Tuesday, January 16, 2018

Broken Lightbulbs and Onion Sandwiches




My teeth

I had a dream the other night.  It was a scary, freakish dream.  One I’ve had before, and one I know others have had.

                I was going about my life in the dream world, when suddenly my teeth shattered like a lightbulb.  There was no reason for it.  None that I could remember anyway. One moment my teeth were just fine, and the next, they were little shards of brittle glass floating in my mouth. 

                I rarely remember my dreams, and even this one, the only part I remember is about the teeth.  Broken like so many dreams, to become nightmares upon waking.

                I’ve heard dreaming about broken teeth means you are suffering from stress.  Depending on when you ask me, sometimes I believe dreams have meaning, and sometimes I don’t.  They’re just synapses firing off in our brain while we’re trying to sleep.  Shooting off micro worlds of thoughts and memories.  Excising gas and waste produced by our minds throughout the day.

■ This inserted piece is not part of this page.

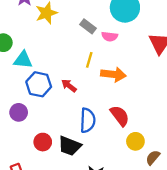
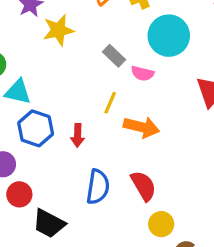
red arrow: (69, 86) -> (78, 135), turned -133
red circle: (43, 142) -> (19, 194), moved
black trapezoid: (70, 146) -> (49, 223), moved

                They have no more meaning than onion sandwiches.

This means something!

            Onion sandwiches are good.  A few slices of onion on white bread.  Maybe some mustard.  Maybe some cheese.  Whatever you happen to have.  It doesn’t sound that good, but trust me, they are.  I don’t blame you for squenching up your face at the thought of biting into an onion sandwich, and I myself never would have tried one if I hadn’t read a Hemingway story, Big Two-Hearted River (I think) where his protagonist Nick Adams has some onion sandwiches packed for his fishing trip.  If you haven’t read any Hemingway, or despise his work, as a lot of people do these days, I recommend The Nick Adam’s Stories.  It’s a collection of short stories that spans decades, all about the Nick Adams, from his boyhood growing up in rural Michigan (ex. Ten Indians) to his life after World War One (ex. Fathers and Sons).  I’m not going to get to much into it, but it’s a great work that spans Hemingway’s own literary career.  It inspired me to try an onion sandwich.

                What do onion sandwiches have to do about stress-related dreams?  I’ll tell you.

                Writing these articles have been great for me.  They allow me to write about things that I would never put into my fiction.  Maybe things I would want to, but never get around to, inserting into some story I’m working on.  The flip-side of that is that I promised myself a deadline.  I haven’t had to work with a deadline in many a moon.  That unto itself is one of the reasons for these articles.  To push myself to write when nothing else is pushing me.  To find the motivation, even when catching it is like holding your hand beneath the water spout.  In the end, I think it will make me a better writer.

                At the same time, the stress of writing something that might interest a reader, something that is non-fiction, is somewhat of a strange and foreign concept to a person who has only ever written about made up characters and places.  Even the most honest fiction, to me, comes from some ethereal place where facts are changed, and the names are replaced to protect the innocent. Throw in a few murders and calamitous adventures, and maybe, if you dig deep enough, you’ll find some truth buried in there somewhere.  But here, in this blog, I’ve given myself some reign to divulge a little about what makes me tick.  Not a lot, maybe, but some.  And as the week draws to a close, with my deadline lingering at the end, the pressure of figuring out what I’m going to say, or divulge, becomes somewhat stressful.  Not enough to make my teeth shatter like a lightbulb, I don’t think, but maybe its there in my subconscious (if you believe in such a thing).

                So, this morning, with my self-imposed deadline a day or two past due, I look on my refrigerator and see a note I left to myself.  Onion sandwiches.  

Eureka!
        I don’t know why I left that note.  I suppose I was going to incorporate it into a story but never got around to it.  Hemingway had already done it for me.  Hell, the note would never have been there if it wasn’t for Papa.  But it gave me a starting point.  Something to latch onto as I thought about my shattered teeth and my past due article.  It gave me that little extra push I needed to jump right in and start typing.

                Sometimes, you need to take a bite into an onion sandwich to see how good it is.  Despite your shattered teeth.